A reader recently asked the following:

What are the penalties and consequences, if any, for knowingly hiring an individual as an independent contractor whose work visa (H1) had expired and offering part time employment to his wife, who is on a H4 Visa?

My answer follows:

The below information in bold is directly from the United States’ Department of Labor. Please note that this is general information only, and that the Department of Labor MAY assess penalties. “May” is the key word here. As noted below, penalties really depend “on the type and severity of the violation.” Moreover, the Department of Labor generally only investigates if apprised of a violation. Generally, it doesn’t have the “manpower” to just do random investigations.

Relative to the H4 visa, it doesn’t matter if the expiring H1 visa holder’s spouse is here on an H4. One has nothing to do with the other. What matters is that the H1 visa holder’s visa is valid. Consequently, if the H1 visa has expired, then the H4 visa may no longer be valid too, and Homeland Security may take action against the immigrant violators also.

I hope that this helps. If you’d like further information, please don’t hesitate to contact me.

Penalties/Sanctions:

When violations are found, the Administrator of the Wage and Hour Division may assess civil money penalties with maximums ranging from $1,000 to $35,000 per violation, depending on the type and severity of the violation. The Administrator may also impose other remedies, including payment of back wages.

Within 15 days of the date of the determination, any interested party may request a hearing on the Wage and Hour Administrator’s determination before an administrative law judge.
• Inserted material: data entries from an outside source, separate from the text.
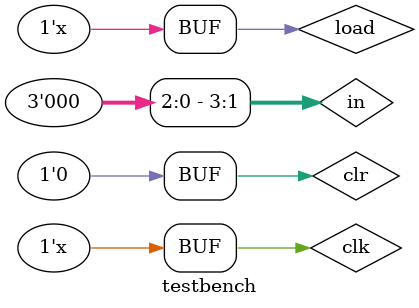
<source format=v>

module testbench ;

 reg clk,clr,load ;
 reg [3:0] in ;
 wire  out;
 
 always #20 clk = ~clk ;
 always begin
           #25 load = ~load ;
           #175 load = ~load ;
                 
        end
           
 piso DUT (in,load,clk, clr, out);
 
 initial begin
  clr =0;
  clk = 0 ;
  load = 1;
  
  repeat(5) begin
    in = $random ;
   #200 ;
  end
  
  end
   
endmodule

</source>
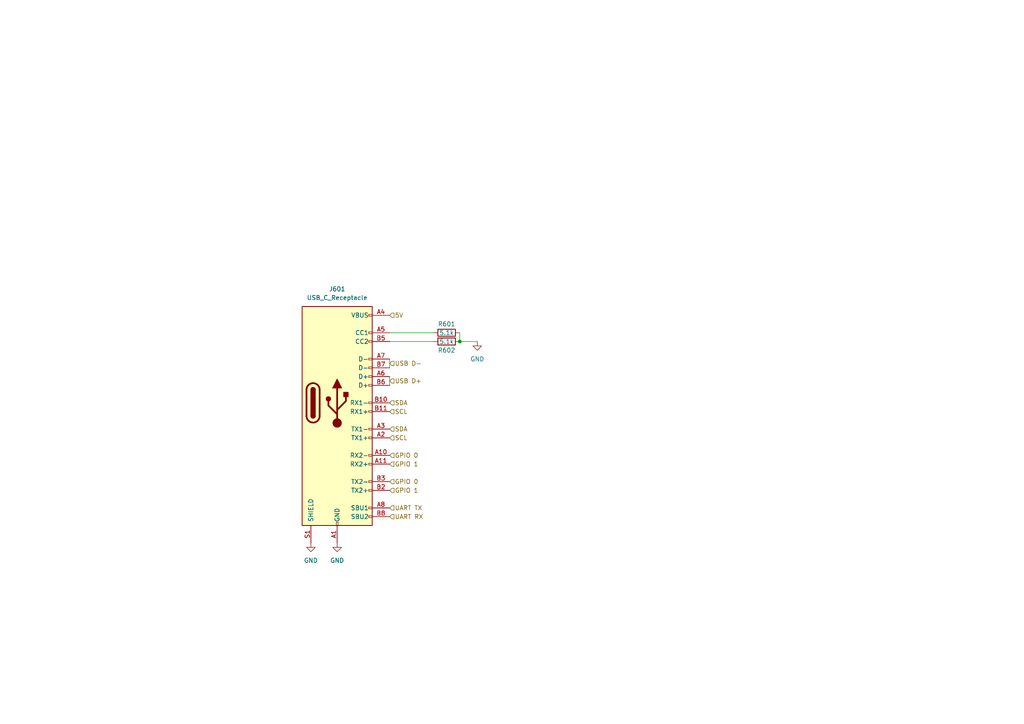
<source format=kicad_sch>
(kicad_sch (version 20211123) (generator eeschema)

  (uuid f5f8bd2e-6c7a-4880-9b15-586ac726f4d1)

  (paper "A4")

  

  (junction (at 133.35 99.06) (diameter 0) (color 0 0 0 0)
    (uuid d51426c9-8984-4d2c-99d7-d6aa911041b7)
  )

  (wire (pts (xy 113.03 104.14) (xy 113.03 106.68))
    (stroke (width 0) (type default) (color 0 0 0 0))
    (uuid 1a691e01-01ff-498a-98af-9304023f296b)
  )
  (wire (pts (xy 133.35 99.06) (xy 133.35 96.52))
    (stroke (width 0) (type default) (color 0 0 0 0))
    (uuid 395fc7f6-24d3-4385-984d-6b27b79d00c5)
  )
  (wire (pts (xy 113.03 109.22) (xy 113.03 111.76))
    (stroke (width 0) (type default) (color 0 0 0 0))
    (uuid 55133d90-075f-461a-b742-01883d68a61e)
  )
  (wire (pts (xy 113.03 99.06) (xy 125.73 99.06))
    (stroke (width 0) (type default) (color 0 0 0 0))
    (uuid 57fa7ab0-b68a-475a-b8fb-7e11f8734c08)
  )
  (wire (pts (xy 113.03 96.52) (xy 125.73 96.52))
    (stroke (width 0) (type default) (color 0 0 0 0))
    (uuid 7f847da3-6b6b-450b-80b2-89462b103917)
  )
  (wire (pts (xy 138.43 99.06) (xy 133.35 99.06))
    (stroke (width 0) (type default) (color 0 0 0 0))
    (uuid f9fd7f9d-068f-4016-bef5-1f397fa6598c)
  )

  (hierarchical_label "SDA" (shape input) (at 113.03 124.46 0)
    (effects (font (size 1.27 1.27)) (justify left))
    (uuid 108a27eb-f757-47ec-909d-9d29cc609efb)
  )
  (hierarchical_label "GPIO 1" (shape input) (at 113.03 134.62 0)
    (effects (font (size 1.27 1.27)) (justify left))
    (uuid 56db0b6d-752f-414b-81eb-456f870248ae)
  )
  (hierarchical_label "GPIO 0" (shape input) (at 113.03 132.08 0)
    (effects (font (size 1.27 1.27)) (justify left))
    (uuid 6401e5dc-6b41-4379-81a6-4df96a953d41)
  )
  (hierarchical_label "SCL" (shape input) (at 113.03 119.38 0)
    (effects (font (size 1.27 1.27)) (justify left))
    (uuid 6901fd27-d95e-4162-b66c-4d741f07fbb7)
  )
  (hierarchical_label "GPIO 1" (shape input) (at 113.03 142.24 0)
    (effects (font (size 1.27 1.27)) (justify left))
    (uuid 722a3c2c-ecfd-475a-ac2c-3b3876b893f8)
  )
  (hierarchical_label "SCL" (shape input) (at 113.03 127 0)
    (effects (font (size 1.27 1.27)) (justify left))
    (uuid 81728404-e1ff-4136-b571-6c9cdacf60df)
  )
  (hierarchical_label "UART TX" (shape input) (at 113.03 147.32 0)
    (effects (font (size 1.27 1.27)) (justify left))
    (uuid 87a9ab39-39c1-42e6-8b27-0ae400b5675f)
  )
  (hierarchical_label "SDA" (shape input) (at 113.03 116.84 0)
    (effects (font (size 1.27 1.27)) (justify left))
    (uuid 90c37aef-3ade-44ef-a6c1-9318a724a4b3)
  )
  (hierarchical_label "5V" (shape input) (at 113.03 91.44 0)
    (effects (font (size 1.27 1.27)) (justify left))
    (uuid d8e489bd-c179-467a-98fd-6d024b18b04f)
  )
  (hierarchical_label "USB D+" (shape input) (at 113.03 110.49 0)
    (effects (font (size 1.27 1.27)) (justify left))
    (uuid e4972da6-7722-406d-a4dd-70a55eab8481)
  )
  (hierarchical_label "UART RX" (shape input) (at 113.03 149.86 0)
    (effects (font (size 1.27 1.27)) (justify left))
    (uuid f186d3bb-a21e-4594-b4f8-6c99ae88ae03)
  )
  (hierarchical_label "GPIO 0" (shape input) (at 113.03 139.7 0)
    (effects (font (size 1.27 1.27)) (justify left))
    (uuid fda62315-7a95-4f97-82d3-4268318fc809)
  )
  (hierarchical_label "USB D-" (shape input) (at 113.03 105.41 0)
    (effects (font (size 1.27 1.27)) (justify left))
    (uuid fe50da4c-5b14-4959-9cb1-4b2b431f31fd)
  )

  (symbol (lib_id "power:GND") (at 97.79 157.48 0) (unit 1)
    (in_bom yes) (on_board yes) (fields_autoplaced)
    (uuid 42d40598-f1c5-4992-939b-06617e7a59a8)
    (property "Reference" "#PWR0136" (id 0) (at 97.79 163.83 0)
      (effects (font (size 1.27 1.27)) hide)
    )
    (property "Value" "GND" (id 1) (at 97.79 162.56 0))
    (property "Footprint" "" (id 2) (at 97.79 157.48 0)
      (effects (font (size 1.27 1.27)) hide)
    )
    (property "Datasheet" "" (id 3) (at 97.79 157.48 0)
      (effects (font (size 1.27 1.27)) hide)
    )
    (pin "1" (uuid 3e8c4ca4-1c17-463a-8887-ab02014d318e))
  )

  (symbol (lib_id "power:GND") (at 138.43 99.06 0) (unit 1)
    (in_bom yes) (on_board yes) (fields_autoplaced)
    (uuid 4491f562-375c-4b17-af2c-bca5491dc619)
    (property "Reference" "#PWR0138" (id 0) (at 138.43 105.41 0)
      (effects (font (size 1.27 1.27)) hide)
    )
    (property "Value" "GND" (id 1) (at 138.43 104.14 0))
    (property "Footprint" "" (id 2) (at 138.43 99.06 0)
      (effects (font (size 1.27 1.27)) hide)
    )
    (property "Datasheet" "" (id 3) (at 138.43 99.06 0)
      (effects (font (size 1.27 1.27)) hide)
    )
    (pin "1" (uuid 27a9b796-5b7c-4832-9866-21fff5501671))
  )

  (symbol (lib_id "Device:R") (at 129.54 99.06 270) (unit 1)
    (in_bom yes) (on_board yes)
    (uuid 5a1caade-c200-4269-a681-364a990f31cb)
    (property "Reference" "R602" (id 0) (at 129.54 101.6 90))
    (property "Value" "5.1k" (id 1) (at 129.54 99.06 90))
    (property "Footprint" "Resistor_SMD:R_0603_1608Metric" (id 2) (at 129.54 97.282 90)
      (effects (font (size 1.27 1.27)) hide)
    )
    (property "Datasheet" "~" (id 3) (at 129.54 99.06 0)
      (effects (font (size 1.27 1.27)) hide)
    )
    (pin "1" (uuid 3fb03284-bcd6-48e9-9b38-90e557f2a316))
    (pin "2" (uuid f8bcdd96-d744-4436-b9a4-29f2bb41305d))
  )

  (symbol (lib_id "Device:R") (at 129.54 96.52 90) (unit 1)
    (in_bom yes) (on_board yes)
    (uuid d6fe3a78-f56d-4514-9a84-6d78d454e767)
    (property "Reference" "R601" (id 0) (at 129.54 93.98 90))
    (property "Value" "5.1k" (id 1) (at 129.54 96.52 90))
    (property "Footprint" "Resistor_SMD:R_0603_1608Metric" (id 2) (at 129.54 98.298 90)
      (effects (font (size 1.27 1.27)) hide)
    )
    (property "Datasheet" "~" (id 3) (at 129.54 96.52 0)
      (effects (font (size 1.27 1.27)) hide)
    )
    (pin "1" (uuid cf418cd2-c960-4eba-a4c8-c179c0cb28c7))
    (pin "2" (uuid 3b60e6ee-7617-482c-ae05-d12dd776b35c))
  )

  (symbol (lib_id "power:GND") (at 90.17 157.48 0) (unit 1)
    (in_bom yes) (on_board yes) (fields_autoplaced)
    (uuid e988f392-1a6f-4da7-84c4-2e8322b85075)
    (property "Reference" "#PWR0137" (id 0) (at 90.17 163.83 0)
      (effects (font (size 1.27 1.27)) hide)
    )
    (property "Value" "GND" (id 1) (at 90.17 162.56 0))
    (property "Footprint" "" (id 2) (at 90.17 157.48 0)
      (effects (font (size 1.27 1.27)) hide)
    )
    (property "Datasheet" "" (id 3) (at 90.17 157.48 0)
      (effects (font (size 1.27 1.27)) hide)
    )
    (pin "1" (uuid 5f0418d1-ca7a-4dfa-b993-4f2cda657e51))
  )

  (symbol (lib_id "Connector:USB_C_Receptacle") (at 97.79 116.84 0) (unit 1)
    (in_bom yes) (on_board yes) (fields_autoplaced)
    (uuid eac541fc-730f-496c-80a8-a2a53114756e)
    (property "Reference" "J601" (id 0) (at 97.79 83.82 0))
    (property "Value" "USB_C_Receptacle" (id 1) (at 97.79 86.36 0))
    (property "Footprint" "Connector_USB:USB_C_Receptacle_Amphenol_12401610E4-2A" (id 2) (at 101.6 116.84 0)
      (effects (font (size 1.27 1.27)) hide)
    )
    (property "Datasheet" "https://www.usb.org/sites/default/files/documents/usb_type-c.zip" (id 3) (at 101.6 116.84 0)
      (effects (font (size 1.27 1.27)) hide)
    )
    (pin "A1" (uuid 4c5d12e9-375b-442b-bec0-110517aac971))
    (pin "A10" (uuid eb4e7ee5-b82e-45a3-ba7e-ee0ca1ff4a8e))
    (pin "A11" (uuid 3562ca3b-f06b-4c21-a884-04d5af61a554))
    (pin "A12" (uuid cb84d85b-6c9b-462f-8390-84c86f87c24a))
    (pin "A2" (uuid 3ee26513-7696-41e1-8214-6a029b152b2b))
    (pin "A3" (uuid ee010711-c08e-49c8-accb-63566274c403))
    (pin "A4" (uuid 80a4a3bf-9bef-47f7-b705-dbf139064e21))
    (pin "A5" (uuid 59e97f48-6a48-4c5d-9052-1f036b78504e))
    (pin "A6" (uuid cc9849cd-fb37-454d-96aa-c636840b6a12))
    (pin "A7" (uuid df99b230-8072-4ed2-80c9-26e784156c08))
    (pin "A8" (uuid 5960c82d-08c8-4010-b645-7effc57e10bf))
    (pin "A9" (uuid 79fa6565-5109-428e-83a7-7614eaeb9946))
    (pin "B1" (uuid fe169af6-f8ff-4c30-8381-d84d48f7fbd8))
    (pin "B10" (uuid eaf30923-7d3f-4813-87b8-1c1ac9166a67))
    (pin "B11" (uuid 9cab9e34-9148-41d5-827c-74eacb64aeae))
    (pin "B12" (uuid 3bdaee81-ed96-4c1a-beaf-faa686f1a64e))
    (pin "B2" (uuid b26d303a-487d-4134-9ea1-154da5dd7c6d))
    (pin "B3" (uuid d49bb622-f2ae-49ff-982e-a215e6db8367))
    (pin "B4" (uuid 451dc85d-b513-4b4e-a006-e6b31ff20035))
    (pin "B5" (uuid 417a9cb8-d5da-4948-aa43-3e2421d6e665))
    (pin "B6" (uuid de99e3e1-b2ba-4337-ae7b-f20046d1adc2))
    (pin "B7" (uuid c79f0117-9da8-441e-91cc-29472cae7448))
    (pin "B8" (uuid 52e63e98-0e89-46e2-9bf4-ab63f12e0562))
    (pin "B9" (uuid 25eabc58-50b0-4984-b622-e20fe364dd36))
    (pin "S1" (uuid 7e845703-9c7e-45ac-a12b-e7d375eb7485))
  )
)

</source>
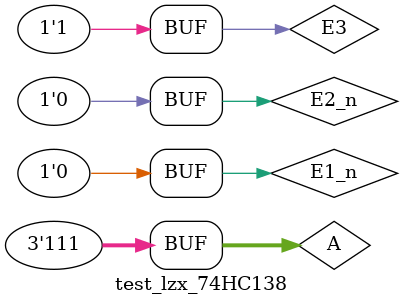
<source format=v>

module test_lzx_74HC138;

    reg        E1_n;
    reg        E2_n;
    reg        E3;
    reg  [2:0] A;
    wire [7:0] Y;

    lzx_74HC138 u6(
        .E1_n(E1_n),
        .E2_n(E2_n),
        .E3(E3),
        .A(A),
        .Y(Y)
    );

    initial begin
    
        E1_n = 1'b1; E2_n = 1'b0; E3 = 1'b1; A = 3'b000; #20;
        E1_n = 1'b0; E2_n = 1'b1; E3 = 1'b1; A = 3'b111; #20;
        E1_n = 1'b0; E2_n = 1'b0; E3 = 1'b0; A = 3'b010; #20;
        E1_n = 1'b1; E2_n = 1'b1; E3 = 1'b0; A = 3'b101; #20;

        E1_n = 1'b0; E2_n = 1'b0; E3 = 1'b1; A = 3'b000; #20;
        E1_n = 1'b0; E2_n = 1'b0; E3 = 1'b1; A = 3'b001; #20;
        E1_n = 1'b0; E2_n = 1'b0; E3 = 1'b1; A = 3'b010; #20;
        E1_n = 1'b0; E2_n = 1'b0; E3 = 1'b1; A = 3'b011; #20;
        E1_n = 1'b0; E2_n = 1'b0; E3 = 1'b1; A = 3'b100; #20;
        E1_n = 1'b0; E2_n = 1'b0; E3 = 1'b1; A = 3'b101; #20;
        E1_n = 1'b0; E2_n = 1'b0; E3 = 1'b1; A = 3'b110; #20;
        E1_n = 1'b0; E2_n = 1'b0; E3 = 1'b1; A = 3'b111; #20;

    end

endmodule
</source>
Within 30 days of the decision by an Administrative Law Judge, an interested party may request a review of the ALJ’s decision by the Department’s Administrative Review Board.

Employers found to have committed certain violations may also be precluded from future access to the H-1B program and other immigrant programs for a period of at least one year.

Effective March 8, 2005, an H-1B employer will be considered in compliance notwithstanding a technical or procedural failure if such employer:

  • Makes a good faith attempt to comply;
  • Voluntarily corrects violations within 10 business days of being advised by an enforcement authority; and
  • Has not engaged in a pattern or practice of willful violations; and
  • For prevailing wage violations, can establish that the wage was calculated consistent with recognized industry standards and practices.

Relation to State, Local, and Other Federal Laws

Various other laws, such as worker’s compensation, tax (unemployment insurance, local, state, and federal), the Fair Labor Standards Act, and the Family and Medical Leave Act, may apply to the employment of these workers.